Andy Roddick l’a affirmé, plus que les autres tournois du Grand Chelem, c’est Wimbledon qu’il veut gagner. Quadruple vainqueur au Queen’s, il espérait sans doute faire du tournoi londonien un tremplin avant le Grand Chelem sur herbe. Mais Dudi Sela l’a dominé 6–4 7–6, infligeant à l’Américain une défaite qui interroge quant aux capacités d’A‐Rod de réaliser son rêve à Wimbledon.
Est‐ce trop tard pour Andy Roddick ? L’ancien numéro un est parvenu en finale de Wimbledon 2009, perdant 16–14 au cinquième set d’un match exceptionnel où il a plus que jamais frôlé le succès sur sa bête noire Federer. Cette année, l’Américain a été l’homme du mois de mars, à Indian Wells et surtout Miami, avant sa traditionnelle « pause » sur terre battue. C’est donc relativement frais que Roddick arrivait au Queen’s. Après une victoire sans appel sur Kunitsyn, le n°7 a affiché ses limites face à Dudi Sela, et sort la visière basse, pour la première fois si tôt dans le tournoi depuis une défaite en 2001 au premier tour face à Youzhny.

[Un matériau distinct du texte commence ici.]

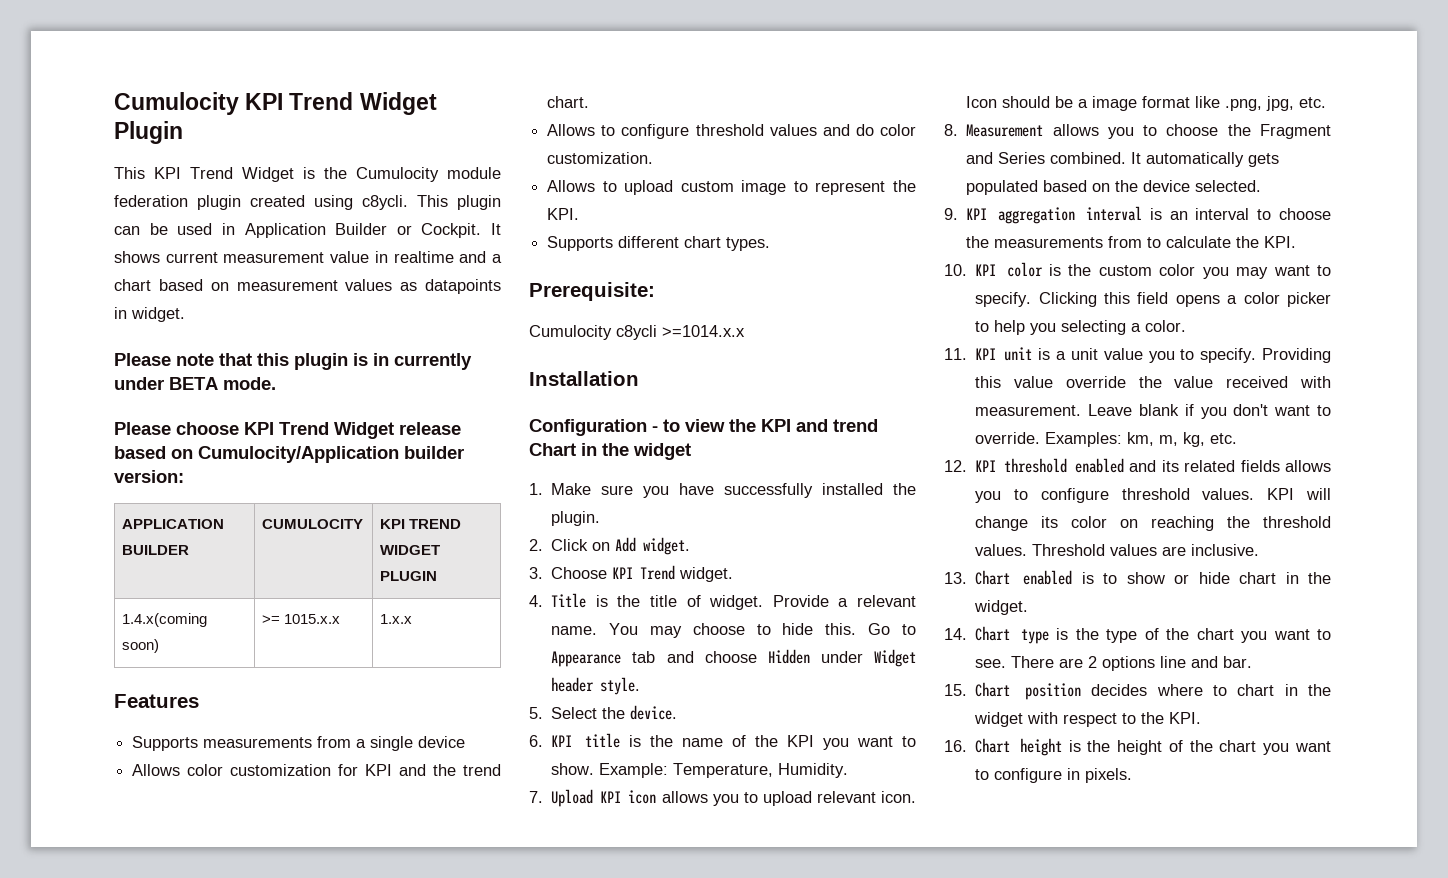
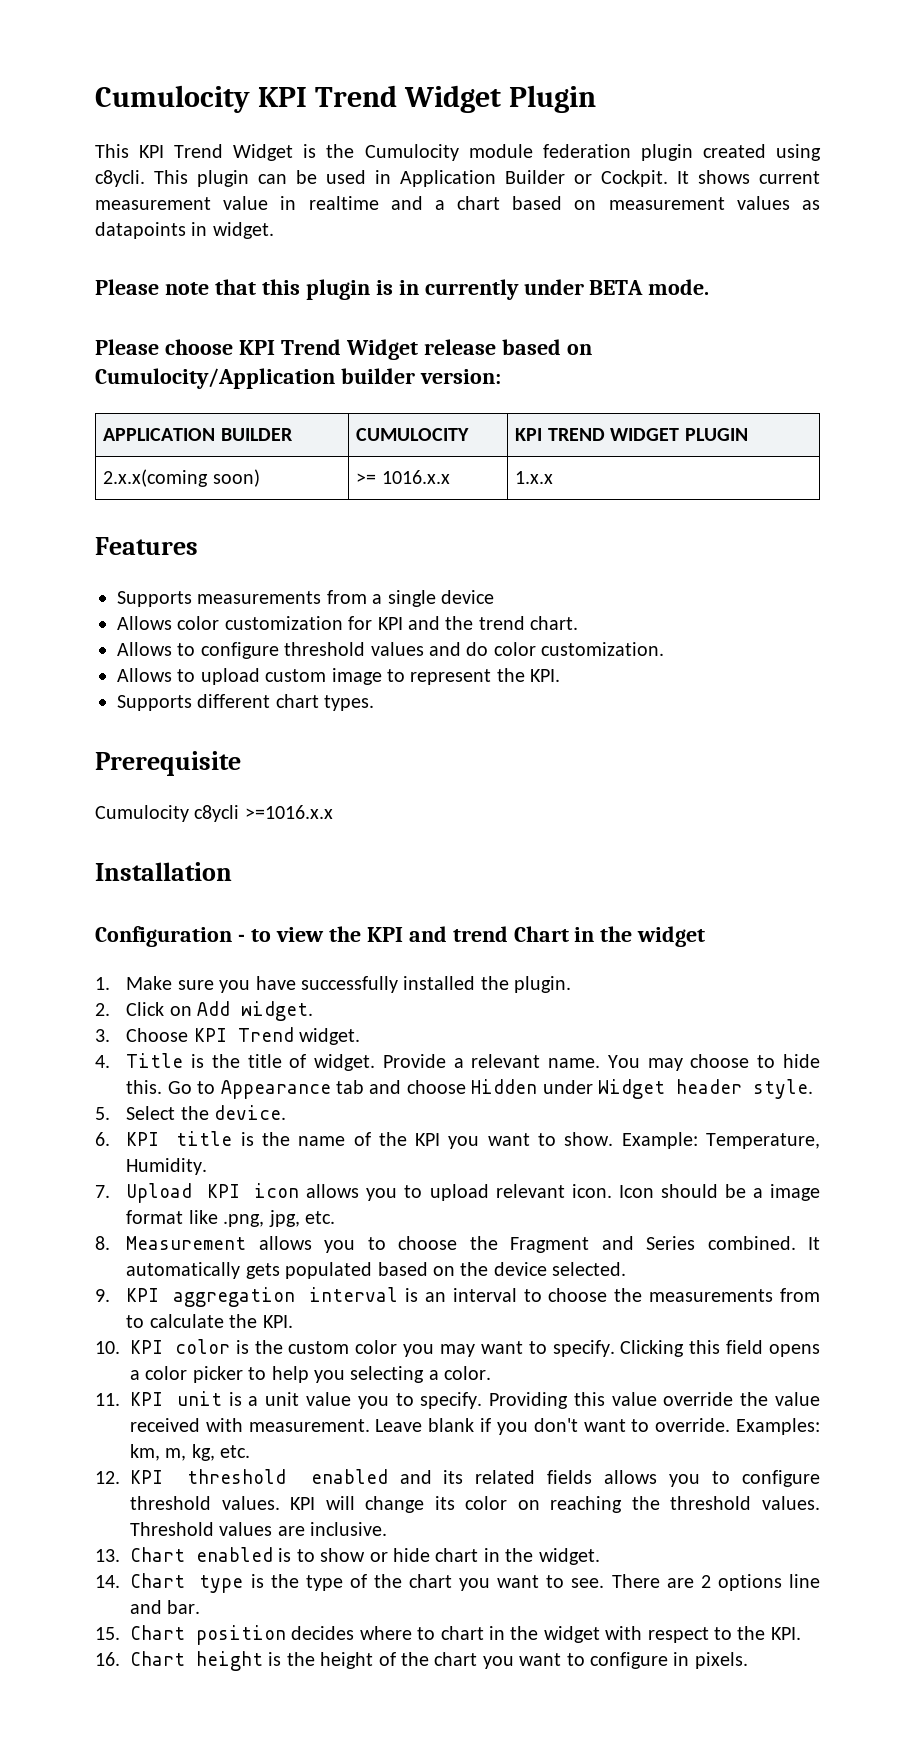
[121,613,207,627] 1.4.x(coming -> [103,469,209,487] 2.x.x(coming
[283,614,340,624] 1015.x.x -> [381,470,450,484] 1016.x.x
[529,282,655,301] Prerequisite: -> [95,751,241,776] Prerequisite
[662,325,745,337] >=1014.x.x -> [244,805,333,819] >=1016.x.x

Une prestation en dedans pour l’Américain. Pas très efficace en retour, inconstant au service, commettant des fautes inhabituelles, Roddick n’était pas au mieux sur le central. Ses montées au filet sur slices de revers ou coups droits croisés manquaient de tranchant pour désarçonner un Dudi Sela très alerte en fond de court, dont le tennis audacieux, la vélocité et la finesse tactique ont eu raison du jeu par trop stéréotypé de Roddick. L’Américain a bien eu quelques balles de set pour revenir à une manche partout, mais Sela a montré suffisamment de volonté pour tirer parti des lacunes de son adversaire, qu’il envoyait au vestiaire sur une belle volée plongeante en réponse à un passing de Roddick. Défaite 6–4 7–6 sans appel pour l’Américain face à un joueur certes huitième de finaliste du dernier Wimbledon, mais qu’un bon Roddick aurait dû dominer.
Certes, la qualité d’une saison de gazon repose encore plus que les autres surfaces sur les résultats obtenus à Wimbledon, mais le tournoi du Queen’s avait toujours été bien maîtrisé par Roddick et cette défaite prématurée fait tâche. A‑Rod aurait sans doute remporté Wimbledon si un Roger Federer toujours au top sur herbe ne lui avait pas barré la route, mais il semble de plus en plus plausible que l’Américain ait abattu sa dernière cartouche l’an dernier. Cette année, il a de fortes chances de tomber sur le Suisse ou sur un Nadal en grande confiance, et malgré toute sa bonne volonté, il lui sera difficile d’accéder au firmament du gazon. Il doit retrouver cette légèreté qui, alliée à sa puissance de feu naturelle, lui avait permis de côtoyer les cieux britanniques en 2009, faute de quoi même une finale à Wimbledon semble difficile.